### WHAT YOU NEED TO DO
Copy the records word for word, starting with the line that contains "Reading a beaker." and continuing through the line that contains "Shown: 7383.1550 m³". Leave the pictures out.

### PROVIDED ENTRIES
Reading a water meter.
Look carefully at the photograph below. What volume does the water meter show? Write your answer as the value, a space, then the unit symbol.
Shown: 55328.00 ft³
...
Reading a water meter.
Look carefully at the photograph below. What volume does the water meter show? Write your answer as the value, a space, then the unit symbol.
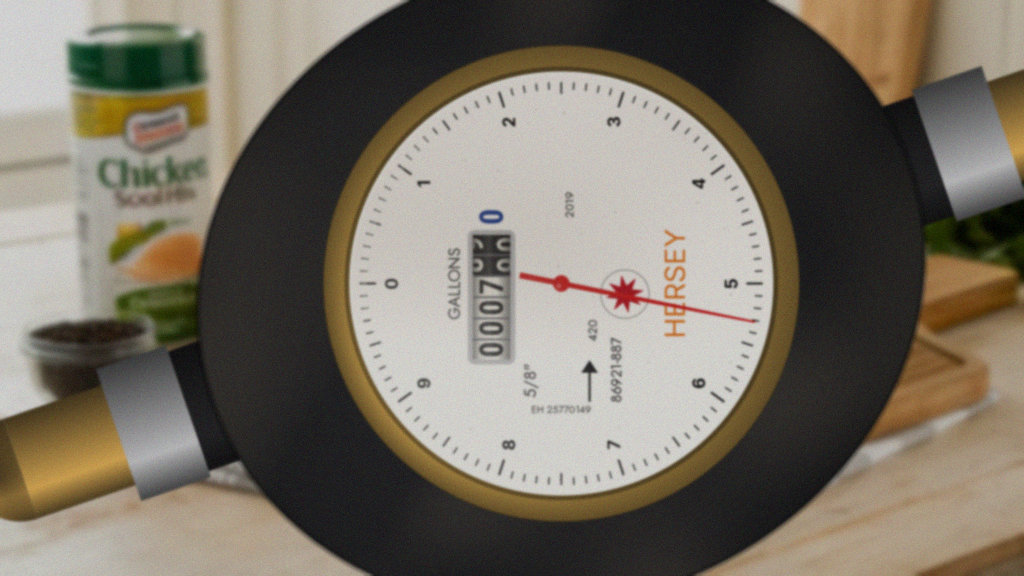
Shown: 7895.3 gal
* * *
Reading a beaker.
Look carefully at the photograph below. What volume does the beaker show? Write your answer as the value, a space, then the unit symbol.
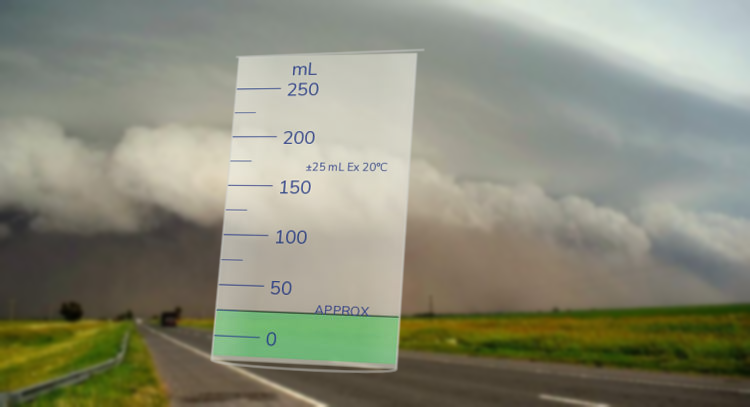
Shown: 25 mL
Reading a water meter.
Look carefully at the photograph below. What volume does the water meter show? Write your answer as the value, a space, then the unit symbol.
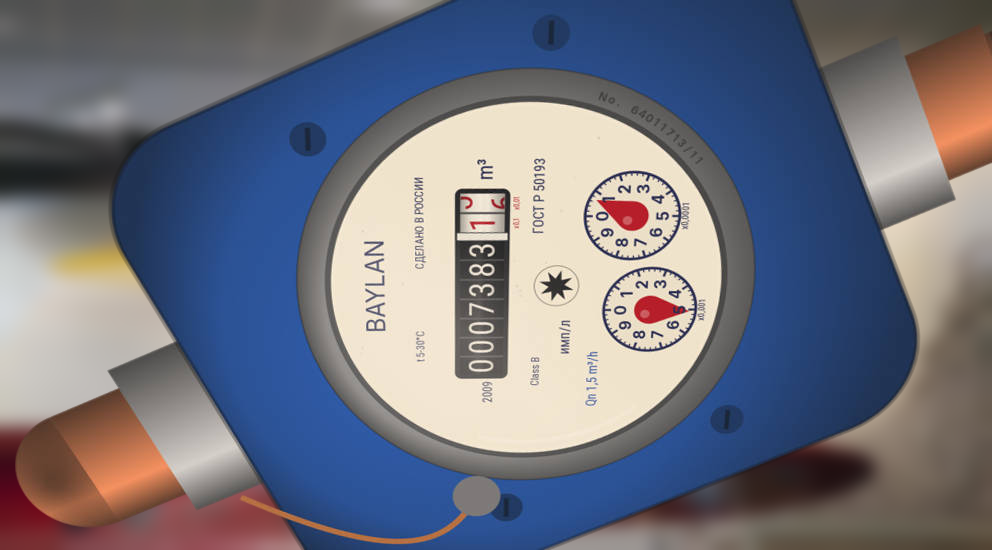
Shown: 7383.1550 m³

### RESPONSE BOX
Reading a beaker.
Look carefully at the photograph below. What volume does the beaker show? Write your answer as the value, a space, then the unit symbol.
Shown: 25 mL
Reading a water meter.
Look carefully at the photograph below. What volume does the water meter show? Write your answer as the value, a space, then the unit symbol.
Shown: 7383.1550 m³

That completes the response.